As commodities são a principal fonte de exportação do Brasil, em produtos como a soja, a cana-de-açúcar, o café, o minério de ferro, a carne bovina, o cacau, o alumínio e alguns outros.
“Vão aumentar o custo, o preço das commodities, afetando todo mundo, inclusive o Brasil. Uma guerra comercial nesse nível vai significar também uma redução do crescimento da economia e diminuição do comércio exterior”, disse o embaixador Rubens Barbosa, em recente entrevista à TV Brasil.

No entanto, para alguns setores, a disputa comercial pode favorecer a venda de produtos. No curto prazo, houve o aumento da procura da soja brasileira pela China e seu preço aumentou na Bolsa de Valores de Chicago. No entanto, analistas avaliam que no longo prazo, essa disputa será ruim. O Brasil é o segundo maior exportador de soja para a China, mas o país não produz hoje o suficiente para abastecer sozinho o gigante asiático.

Uma nova ordem mundial?

Com o fim da Segunda Guerra Mundial, o governo americano coordenou um plano para recuperar as economias capitalistas da Europa ocidental, aproveitando-se do fato que países estavam em reconstrução.

Os EUA promoveram tratados multilaterais, criados para garantir a estabilidade dos mercados e a passaram a reduzir práticas protecionistas e barreiras alfandegárias. Como resultado, o país se tornou a maior potência do século 20 e seu papel foi fundamental na construção de uma nova ordem internacional.

A partir dos anos 1980, o comércio global aumentou rapidamente, assim como os fluxos internacionais de investimentos. Novas tecnologias surgiram para conectar as pessoas de forma planetária. Com a globalização, houve a ruptura de fronteiras do capital e aumentou a imigração, favorecendo um mundo multicultural.

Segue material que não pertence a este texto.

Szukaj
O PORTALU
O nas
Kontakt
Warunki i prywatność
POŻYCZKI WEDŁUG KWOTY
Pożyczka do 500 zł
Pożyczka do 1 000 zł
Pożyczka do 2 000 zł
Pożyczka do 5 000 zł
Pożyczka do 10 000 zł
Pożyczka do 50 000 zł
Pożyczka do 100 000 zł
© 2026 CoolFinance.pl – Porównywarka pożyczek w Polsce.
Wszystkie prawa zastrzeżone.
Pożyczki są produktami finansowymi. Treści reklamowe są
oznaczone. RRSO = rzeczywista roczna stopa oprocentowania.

Os mercados se integraram e o comércio internacional se tornou uma rede complexa de interações. Grandes corporações transnacionais se estabeleceram e em busca de maior lucro, indústrias transferiram seus centros de produção para países de mão-de-obra barata, que passaram a fabricar para seus próprios mercados.

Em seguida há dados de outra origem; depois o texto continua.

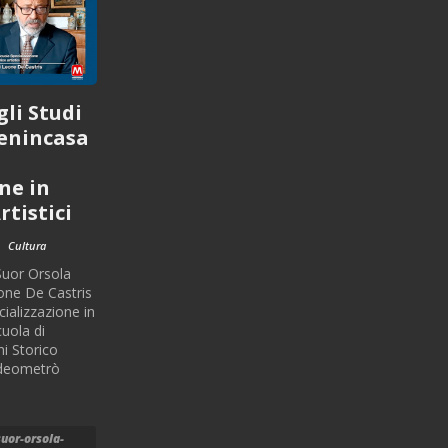
li Studi
Benincasa
ne in
rtistici
Cultura
 Suor Orsola
eone De Castris
cializzazione in
cuola di
ni Storico
Videometrò
suor-orsola-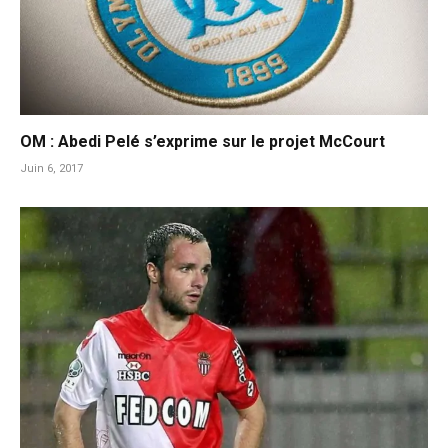
OM : Abedi Pelé s’exprime sur le projet McCourt
Juin 6, 2017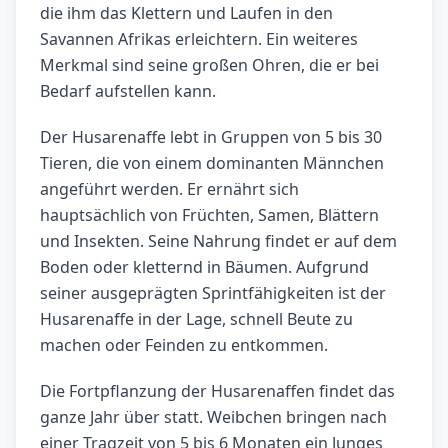
die ihm das Klettern und Laufen in den
Savannen Afrikas erleichtern. Ein weiteres
Merkmal sind seine großen Ohren, die er bei
Bedarf aufstellen kann.
Der Husarenaffe lebt in Gruppen von 5 bis 30
Tieren, die von einem dominanten Männchen
angeführt werden. Er ernährt sich
hauptsächlich von Früchten, Samen, Blättern
und Insekten. Seine Nahrung findet er auf dem
Boden oder kletternd in Bäumen. Aufgrund
seiner ausgeprägten Sprintfähigkeiten ist der
Husarenaffe in der Lage, schnell Beute zu
machen oder Feinden zu entkommen.
Die Fortpflanzung der Husarenaffen findet das
ganze Jahr über statt. Weibchen bringen nach
einer Tragzeit von 5 bis 6 Monaten ein Junges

Economias até então periféricas, como os países emergentes, se apresentaram com grande potencial econômico. E a ascensão da China como superpotência mudou a balança de poder global.

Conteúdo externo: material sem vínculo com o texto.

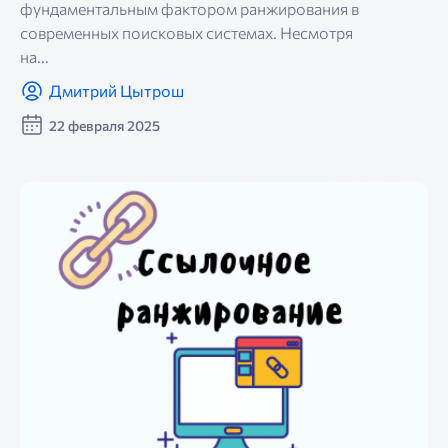
фундаментальным фактором ранжирования в
современных поисковых системах. Несмотря
на...
Дмитрий Цытрош
22 февраля 2025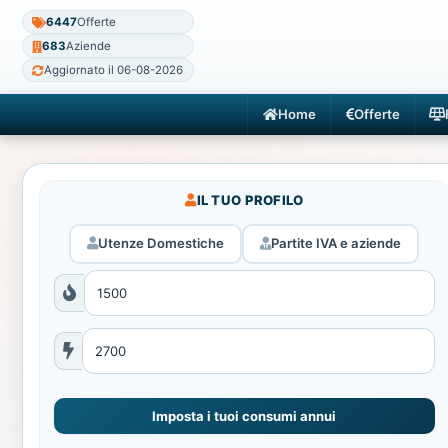
6447
Offerte
683
Aziende
Aggiornato il 06-08-2026
Home
Offerte
IL TUO PROFILO
Utenze Domestiche
Partite IVA e aziende
Imposta i tuoi consumi annui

A formação de blocos econômicos em diversos continentes também é um dos resultados da globalização. Os blocos foram criados com a finalidade de facilitar o comércio entre os países membros, adotando a redução ou isenção de impostos ou de tarifas.

Mas desde a crise financeira de 2007, o mundo enfrenta uma forte recessão. O comércio global sofreu uma desaceleração e os bancos estão evitando realizar empréstimos internacionais.

Nesse cenário, muitos economistas acreditam que vivemos um processo ao contrário: a desglobalização. O mundo estaria passando por um período de reversão da globalização, onde países buscariam diminuir a integração e o fluxo com outras nações.

Um dos símbolos desse novo período seria o Brexit, a inesperada saída do Reino Unido da União Europeia. Nos países desenvolvidos, aumenta o discurso e práticas contra a imigração e os refugiados. Na economia, predominam as medidas protecionistas, com maiores restrições das importações para proteger a indústria nacional.

Quem critica o termo “desglobalização” afirma que o atual cenário é apenas um sintoma de uma nova fase de globalização marcada pela acentuação das crises financeiras e sociais. Para essa linha de pensamento, a globalização teve como consequência o aumento das desigualdades dos países, a precarização das relações de trabalho e o enfraquecimento do Estado para assegurar o bem-estar a seus cidadãos. Diante da incapacidade do Estado em reagir, aumentaria o sentimento nacionalista da população.